[Stored records]
▶

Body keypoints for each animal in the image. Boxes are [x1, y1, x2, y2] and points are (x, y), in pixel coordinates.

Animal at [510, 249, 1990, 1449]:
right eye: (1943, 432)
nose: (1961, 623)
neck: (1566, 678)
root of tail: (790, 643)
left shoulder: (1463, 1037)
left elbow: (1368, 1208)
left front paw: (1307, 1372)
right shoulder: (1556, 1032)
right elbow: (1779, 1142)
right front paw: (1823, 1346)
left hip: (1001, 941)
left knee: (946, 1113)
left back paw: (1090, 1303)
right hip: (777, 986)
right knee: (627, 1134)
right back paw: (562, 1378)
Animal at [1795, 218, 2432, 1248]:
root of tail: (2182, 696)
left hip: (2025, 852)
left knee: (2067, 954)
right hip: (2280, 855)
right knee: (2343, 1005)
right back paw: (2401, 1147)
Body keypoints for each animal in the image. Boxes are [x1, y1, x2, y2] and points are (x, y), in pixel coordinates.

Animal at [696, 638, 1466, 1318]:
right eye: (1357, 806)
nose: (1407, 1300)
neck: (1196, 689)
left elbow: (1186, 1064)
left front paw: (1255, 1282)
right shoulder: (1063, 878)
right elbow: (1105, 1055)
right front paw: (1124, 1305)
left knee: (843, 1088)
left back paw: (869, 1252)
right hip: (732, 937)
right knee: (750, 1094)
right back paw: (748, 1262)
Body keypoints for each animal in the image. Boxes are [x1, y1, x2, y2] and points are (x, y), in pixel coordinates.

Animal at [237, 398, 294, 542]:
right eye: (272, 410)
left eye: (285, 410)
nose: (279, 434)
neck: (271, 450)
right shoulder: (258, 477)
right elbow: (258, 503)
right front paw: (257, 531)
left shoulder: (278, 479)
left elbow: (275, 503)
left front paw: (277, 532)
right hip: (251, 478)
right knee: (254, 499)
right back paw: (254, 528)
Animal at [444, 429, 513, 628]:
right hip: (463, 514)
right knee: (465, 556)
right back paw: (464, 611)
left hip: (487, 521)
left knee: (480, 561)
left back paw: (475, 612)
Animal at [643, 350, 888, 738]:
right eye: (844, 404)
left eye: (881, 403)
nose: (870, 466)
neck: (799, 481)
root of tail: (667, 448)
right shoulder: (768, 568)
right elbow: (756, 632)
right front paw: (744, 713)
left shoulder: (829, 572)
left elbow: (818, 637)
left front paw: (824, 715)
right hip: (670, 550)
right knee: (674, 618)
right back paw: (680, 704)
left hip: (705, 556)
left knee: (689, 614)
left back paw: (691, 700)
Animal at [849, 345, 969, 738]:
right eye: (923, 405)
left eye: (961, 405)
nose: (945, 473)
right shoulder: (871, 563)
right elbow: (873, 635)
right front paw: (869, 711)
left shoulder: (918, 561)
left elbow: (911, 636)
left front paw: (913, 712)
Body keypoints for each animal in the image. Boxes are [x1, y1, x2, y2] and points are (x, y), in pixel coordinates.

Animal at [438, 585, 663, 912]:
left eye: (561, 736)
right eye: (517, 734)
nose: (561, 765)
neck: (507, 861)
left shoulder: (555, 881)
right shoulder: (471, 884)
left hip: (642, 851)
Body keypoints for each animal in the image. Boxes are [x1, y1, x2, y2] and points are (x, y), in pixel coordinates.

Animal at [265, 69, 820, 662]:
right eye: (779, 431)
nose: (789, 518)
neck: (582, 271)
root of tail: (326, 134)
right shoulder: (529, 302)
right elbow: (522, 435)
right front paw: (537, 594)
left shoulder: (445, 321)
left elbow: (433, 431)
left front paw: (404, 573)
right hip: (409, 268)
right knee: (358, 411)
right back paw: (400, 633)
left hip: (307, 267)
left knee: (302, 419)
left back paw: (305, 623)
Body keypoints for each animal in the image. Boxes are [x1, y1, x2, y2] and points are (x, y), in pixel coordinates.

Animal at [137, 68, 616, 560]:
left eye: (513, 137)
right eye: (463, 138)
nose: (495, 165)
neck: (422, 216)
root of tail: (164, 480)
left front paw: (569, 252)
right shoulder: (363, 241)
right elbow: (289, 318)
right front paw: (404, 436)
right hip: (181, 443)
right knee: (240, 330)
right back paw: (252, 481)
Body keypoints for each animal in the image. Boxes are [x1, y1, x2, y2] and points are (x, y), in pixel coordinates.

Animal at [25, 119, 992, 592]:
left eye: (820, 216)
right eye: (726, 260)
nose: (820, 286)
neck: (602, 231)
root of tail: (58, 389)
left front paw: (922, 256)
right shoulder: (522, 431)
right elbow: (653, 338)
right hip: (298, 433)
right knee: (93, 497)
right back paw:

◀

• [What to work on]: Look above for the line with "left knee: (480, 561)" and the line with "left elbow: (818, 637)". Write out those two lines and all the lines between them, exactly, and no others.

• [Reply]:
left knee: (480, 561)
left back paw: (475, 612)
Animal at [643, 350, 888, 738]:
right eye: (844, 404)
left eye: (881, 403)
nose: (870, 466)
neck: (799, 481)
root of tail: (667, 448)
right shoulder: (768, 568)
right elbow: (756, 632)
right front paw: (744, 713)
left shoulder: (829, 572)
left elbow: (818, 637)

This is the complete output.